People with peanut allergies are being urged to be extra vigilant when eating out following two recent deaths from food allergy in the UK. One involved a 21-year-old footballer who died after suffering a severe allergic reaction to a curry containing peanuts.
The warning comes from a local doctor with a specialist interest in allergy, fatigue and nutrition who is also the author of a number of health books including Could it be an allergy?
Dr Joe Fitzgibbon, who practises at the Galway Clinic, says the allergy society in the UK notified him about the deaths.
“ I have received notification from the allergy society in the UK of two recent deaths from food allergy as well as several near misses occurring in people with known peanut allergy.
“The alarming thing is that they all reacted to curry from take-away restaurants that they were well used to frequenting. Something has changed in the ingredients. Usually, ground almonds (a relatively safer nut ) is used to thicken the curry base. But due to poor harvests this food has become much more expensive. It appears that ground peanut is being used instead. There may also be language issues in that ground almonds are ground nuts and ground nuts are another name for peanuts.”
He is urging people with peanut allergies to be particularly watchful when eating out. “It is really tragic when a young healthy person dies from a mouthful of food. The problems here [when eating out] are numerous. (1 ) Does the caterer understand the concept of this kind of allergy? Usually not. They will often think the customer is just fussy and what they can’t see won’t upset them. So, they may well pick out the offending food (eg, peanuts out of a Peking duck dish ) and serve the contaminated dish as ‘nut free’. (2 ) Does the caterer/waiter/chef understand the language (simple but increasingly relevant in our multicultural society and frequent travelling habits ) (3 ). Does the caterer know the ingredients in multi-ingredient products which they use?”
Contamination is another issue of concern. “We understand very well the concept of germs and food poisoning. We have colour coded kitchens now to prevent the spread of germs from uncooked foods to cooked foods, for example. We need to adopt the same precautions when dealing with allergen as we do when we deal with germs. If you were sitting in the sun enjoying a meal and a seagull swooped overhead and pooped in your dinner what would you do? Would you (a ) scoop out the poop with a spoon and finish the rest of your meal? Or (b ) discard the entire meal and order a fresh one? The correct answer is (b )!”
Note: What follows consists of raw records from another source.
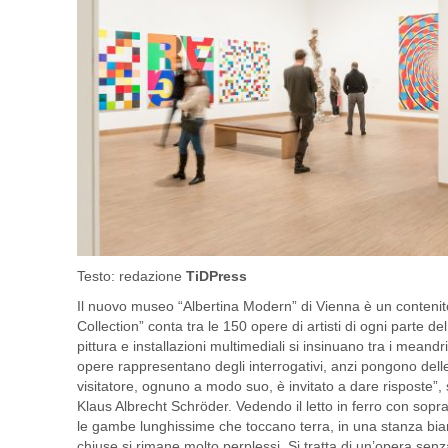
Testo: redazione
TiDPress
Il nuovo museo “Albertina Modern” di Vienna è un contenit
Collection” conta tra le 150 opere di artisti di ogni parte 
pittura e installazioni multimediali si insinuano tra i mean
opere rappresentano degli interrogativi, anzi pongono delle
visitatore, ognuno a modo suo, è invitato a dare risposte”, sp
Klaus Albrecht Schröder. Vedendo il letto in ferro con sopr
le gambe lunghissime che toccano terra, in una stanza bia
chiuse si rimane molto perplessi. Si tratta di un’opera senz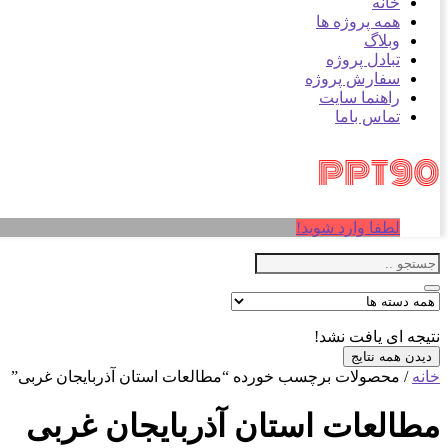
خانه
همه پروژه ها
وبلاگ
تبادل پروژه
سفارش پروژه
راهنما سایت
تماس باما
لطفا وارد شوید!
نتیجه ای یافت نشد!
دیدن همه نتایج
خانه
/ محصولات برچسب خورده “مطالعات استان آذربایجان غربی”
مطالعات استان آذربایجان غربی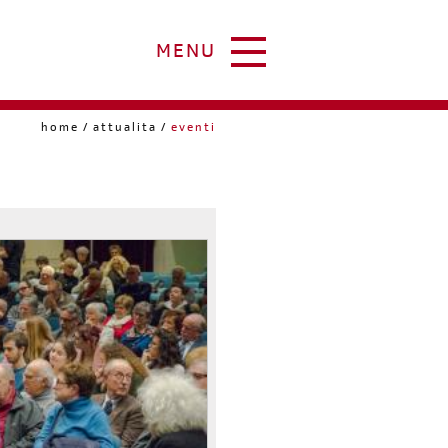
MENU
home
attualita
eventi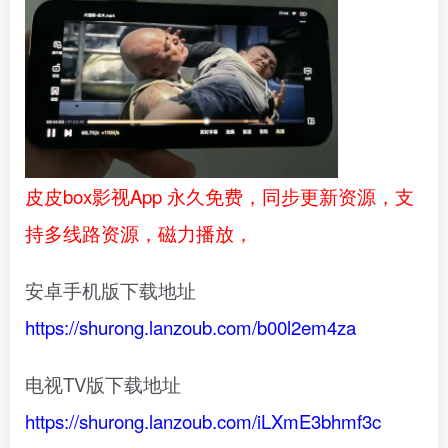
皮皮box影视App 永久免费，同步更新资源，支
持多线路资源，磁力播放，
安卓手机版下载地址
https://shurong.lanzoub.com/b00l2em4za
电视TV版下载地址
https://shurong.lanzoub.com/iLXmE3bhmf3c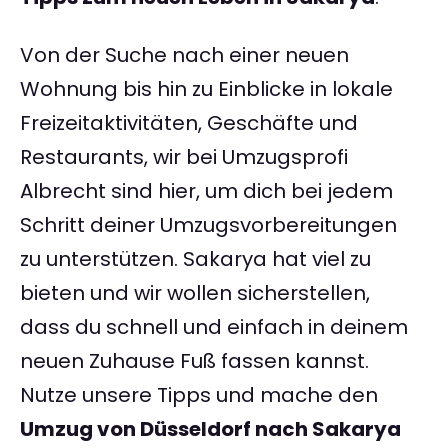
Von der Suche nach einer neuen
Wohnung bis hin zu Einblicke in lokale
Freizeitaktivitäten, Geschäfte und
Restaurants, wir bei Umzugsprofi
Albrecht sind hier, um dich bei jedem
Schritt deiner Umzugsvorbereitungen
zu unterstützen. Sakarya hat viel zu
bieten und wir wollen sicherstellen,
dass du schnell und einfach in deinem
neuen Zuhause Fuß fassen kannst.
Nutze unsere Tipps und mache den
Umzug von Düsseldorf nach Sakarya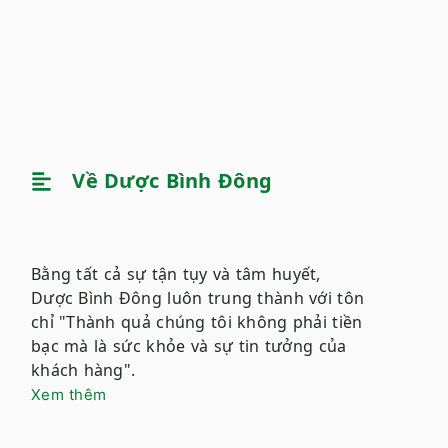
Về Dược Bình Đông
Bằng tất cả sự tận tụy và tâm huyết,
Dược Bình Đông luôn trung thành với tôn
chỉ "Thành quả chúng tôi không phải tiền
bạc mà là sức khỏe và sự tin tưởng của
khách hàng".
Xem thêm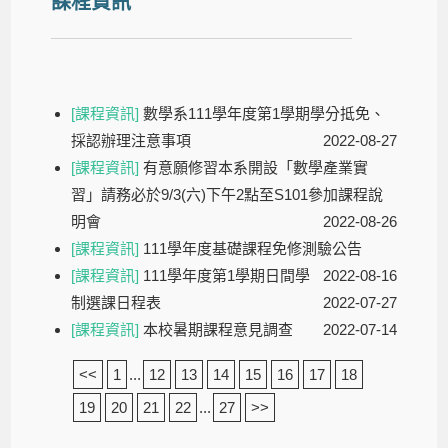
課程資訊
[課程資訊]
數學系111學年度第1學期學分抵免、
採認辦理注意事項
2022-08-27
[課程資訊]
有意願修習本系開設「數學產業實
習」請務必於9/3(六)下午2點至S101參加課程說
明會
2022-08-26
[課程資訊]
111學年度基礎課程免修測驗公告
[課程資訊]
111學年度第1學期日間學
2022-08-16
制選課日程表
2022-07-27
[課程資訊]
本校暑期課程意見調查
2022-07-14
<<
1
...
12
13
14
15
16
17
18
19
20
21
22
...
27
>>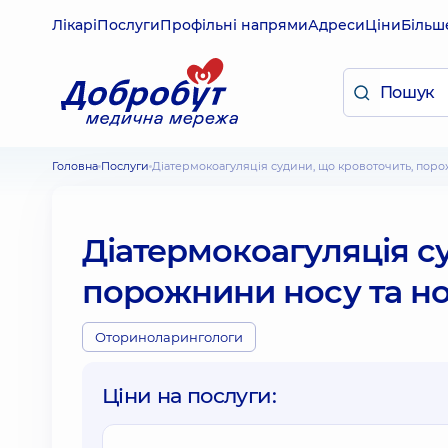
Лікарі
Послуги
Профільні напрями
Адреси
Ціни
Більш
Головна
Послуги
Діатермокоагуляція судини, що кровоточить, пор
Діатермокоагуляція с
порожнини носу та н
Оториноларингологи
Ціни на послуги: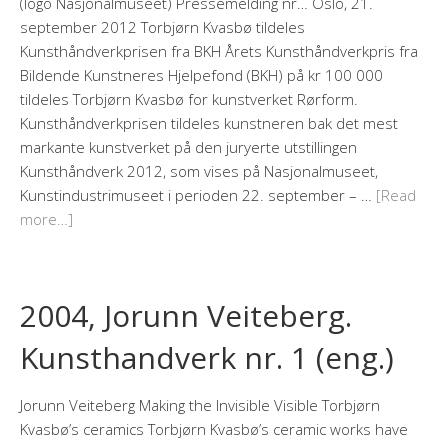
(logo Nasjonalmuseet) Pressemelding nr… Oslo, 21.
september 2012 Torbjørn Kvasbø tildeles
Kunsthåndverkprisen fra BKH Årets Kunsthåndverkpris fra
Bildende Kunstneres Hjelpefond (BKH) på kr 100 000
tildeles Torbjørn Kvasbø for kunstverket Rørform.
Kunsthåndverkprisen tildeles kunstneren bak det mest
markante kunstverket på den juryerte utstillingen
Kunsthåndverk 2012, som vises på Nasjonalmuseet,
Kunstindustrimuseet i perioden 22. september – …
[Read
more…]
2004, Jorunn Veiteberg.
Kunsthandverk nr. 1 (eng.)
Jorunn Veiteberg Making the Invisible Visible Torbjørn
Kvasbø’s ceramics Torbjørn Kvasbø’s ceramic works have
He advises allergy sufferers to get a card printed (credit card size ) outlining their allergies, the allergens and the possible life threatening results and to carry it at all times. It should be translated into different languages for people going on holiday.
The most common food allergens are egg, cow’s milk, wheat, soy, peanut, brazil nut, fish, shellfish, mustard, sesame, and celery.
“Together these account for the vast majority of allergies in our society. Other foods may also cause trouble of course, kiwi, strawberry, lentil, etc.”
Up to eight per cent of toddlers have a degree of food allergy but most are of fairly minor significance, according to Dr Fitzgibbon.
“Only a very small proportion will develop into anaphylaxis [a rapidly progressive and potentially fatal allergic reaction to food, medication or insect stings.] The percentage of adults affected is much smaller indicating that children with allergies very often ‘grow out of them’ in time.
“The important thing is to identify what you are allergic to. This can be done safely and quickly with a skin prick test by a doctor with an interest in allergy. Blood tests can also be used but they are less sensitive, take longer.”
The “alternative” methods of diagnosing allergy are dangerously misleading, he claims.
He strongly believes patients with life threatening allergy or potentially life threatening allergy should have a medical assessment.
“What makes an allergy life threatening is (1 ) sudden severe asthma (difficulty breathing ), (2 ) cardiovascular collapse (falling unconcious ) and (3 ) airway obstruction (hoarseness and noisy breathing leading to laryngeal closure ). Patients who have a history of asthma appear to be at greater risk so make sure your asthma is well controlled at all times, especially if you are at risk of anaphylaxis.”